Self-Love is a Spiritual Practice
“To fall in love with yourself is the first secret to happiness.”
~ Robert Morley
When you love yourself, you will not be so influenced by outer criticism. With self-love, you can become open to feedback and will not be so devastated when it is negative. You can use everything that happens to you as information to help you grow. When you love yourself, you will become curious rather than alarmed about how other people see you.
A feeling of self-love will flourish when you become dedicated to inner stillness. Taking a break from your thoughts takes you out of your socially conditioned mind. When you are inwardly still, you will be free of the stories about what you have been told is "good" or "bad" about you. In stillness, you will "know" that you are utterly sufficient and worthy of love, just as you are.
Your Soul is a Stranger to Your Ego Mind
The time will come
when, with elation
you will greet yourself arriving
at your own door, in your own mirror
and each will smile at the other's welcome,
and say, sit here. Eat.
You will love again the stranger who was your self.
Give wine. Give bread. Give back your heart
to itself, to the stranger who has loved you
all your life, whom you ignored
for another, who knows you by heart.
Take down the love letters from the bookshelf,
the photographs, the desperate notes,
peel your own image from the mirror.
Sit. Feast on your life.
~ Derek Walcott
Who is this "stranger that has loved you all your life? This "stranger" is your soul. Your soul knows how to love you like no other. When you stop seeking love outside of yourself, we can touch into the love that has always been there.
Embracing Difficult Emotions
In order to be present enough to meet the soul that has loved you all of your life - you must face the emotions that arise when love on the outside seems to be missing. Richard Moss MD shares how to face difficult emotions:
"Very young children do not experience themselves as being in pain, rather all of reality will be pain.
Later in life, situations that represent a similar kind of threat have the potential to re-kindle these buried feelings and throw us into total emotional pain and chaos.
With a tamed emotion, we readily recognize what we are feeling and usually believe we know why we are feeling it.
An untamed emotion so embeds us in the feeling that we cannot readily separate ourselves from it, even to name exactly what we are feeling.
We can have a sense of drowning, of dissolution, of devastation.
It seems like an abyss, a black hole that seems to suck us into oblivion. We may use words like dread, unnameable terror, annihilation and suffocation. The unnamed emotions amalgamate time and identity, creating a sense that they will go on forever, that this is all of who we are.
At the first sign of an untamed emotion, we activate ourselves into our survival personalities and divert into tamed emotions like anger or anxiety and assume the identity that it simultaneously generates.

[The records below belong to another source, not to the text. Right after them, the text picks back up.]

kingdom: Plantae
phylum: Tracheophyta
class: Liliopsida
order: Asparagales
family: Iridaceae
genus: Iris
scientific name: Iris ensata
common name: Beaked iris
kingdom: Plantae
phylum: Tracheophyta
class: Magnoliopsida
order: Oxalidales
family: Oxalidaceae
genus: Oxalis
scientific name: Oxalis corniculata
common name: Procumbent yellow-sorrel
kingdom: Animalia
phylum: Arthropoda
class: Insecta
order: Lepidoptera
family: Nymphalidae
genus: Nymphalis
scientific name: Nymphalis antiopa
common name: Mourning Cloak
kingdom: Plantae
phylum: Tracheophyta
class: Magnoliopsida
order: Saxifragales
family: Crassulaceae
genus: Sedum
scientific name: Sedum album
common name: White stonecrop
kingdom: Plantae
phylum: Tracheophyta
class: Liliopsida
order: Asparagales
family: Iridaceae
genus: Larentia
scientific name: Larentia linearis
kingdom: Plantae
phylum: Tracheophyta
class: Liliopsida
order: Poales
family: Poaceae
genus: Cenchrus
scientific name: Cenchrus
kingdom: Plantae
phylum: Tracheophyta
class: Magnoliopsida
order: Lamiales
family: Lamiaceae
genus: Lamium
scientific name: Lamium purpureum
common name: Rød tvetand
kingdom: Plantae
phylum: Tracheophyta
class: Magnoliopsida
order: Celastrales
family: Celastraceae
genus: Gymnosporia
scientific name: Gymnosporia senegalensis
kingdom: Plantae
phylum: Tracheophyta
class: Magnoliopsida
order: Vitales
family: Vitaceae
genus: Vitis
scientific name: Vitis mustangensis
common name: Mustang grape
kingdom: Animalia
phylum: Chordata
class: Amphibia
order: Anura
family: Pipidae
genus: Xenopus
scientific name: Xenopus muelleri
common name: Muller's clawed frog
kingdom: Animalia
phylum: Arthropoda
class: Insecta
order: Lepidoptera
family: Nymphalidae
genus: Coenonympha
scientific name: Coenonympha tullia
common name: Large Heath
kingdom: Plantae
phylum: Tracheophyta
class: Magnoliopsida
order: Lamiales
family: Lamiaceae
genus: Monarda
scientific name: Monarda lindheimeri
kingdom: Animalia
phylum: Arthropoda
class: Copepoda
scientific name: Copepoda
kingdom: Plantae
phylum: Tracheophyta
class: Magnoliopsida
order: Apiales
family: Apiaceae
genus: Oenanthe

It is far easier and far safer from the ego's point of view, far safer - to feel anger, or hate, hurt, or guilt, hope or fear than non-being.
The untamed emotions are the Now we are continually, unconsciously trying to avoid.
The untamed emotions are like guardians at the gateway to our wholeness. We must face our ultimate fears in order to develop a strong sense of self."
You might be giving your self-worth away to family, to friends, and to the norms of society. You might be look ing for others to love you whenever you cannot love yourself. Self-love is an inner practice that requires persistent attention to your unhealed emotional pain.
Persistent Self-Love
There have been emotional places in my body that have resisted my own love for decades. Self-love takes a great amount of persistent practice. Spiritual teacher Matt Kahn writes about how to practice persistent self-love in his book Beginning Your Love Revolution.
"This can be as simple as finding a comfortable place to sit and closing your eyes while your hand rests on the location of your uncomfortable feeling. As you gently breather your attention into the center of any feeling, simply repeat the following healing mantra, either silently or out loud:
"I love you." (Or, substitute a different loving statement that feels right for you.)
In a soft, supportive, and gentle tone, continue saying "I love you" like a lullaby that would sing to a child. The more playful you allow each "I love you" to be, the more your heart will open."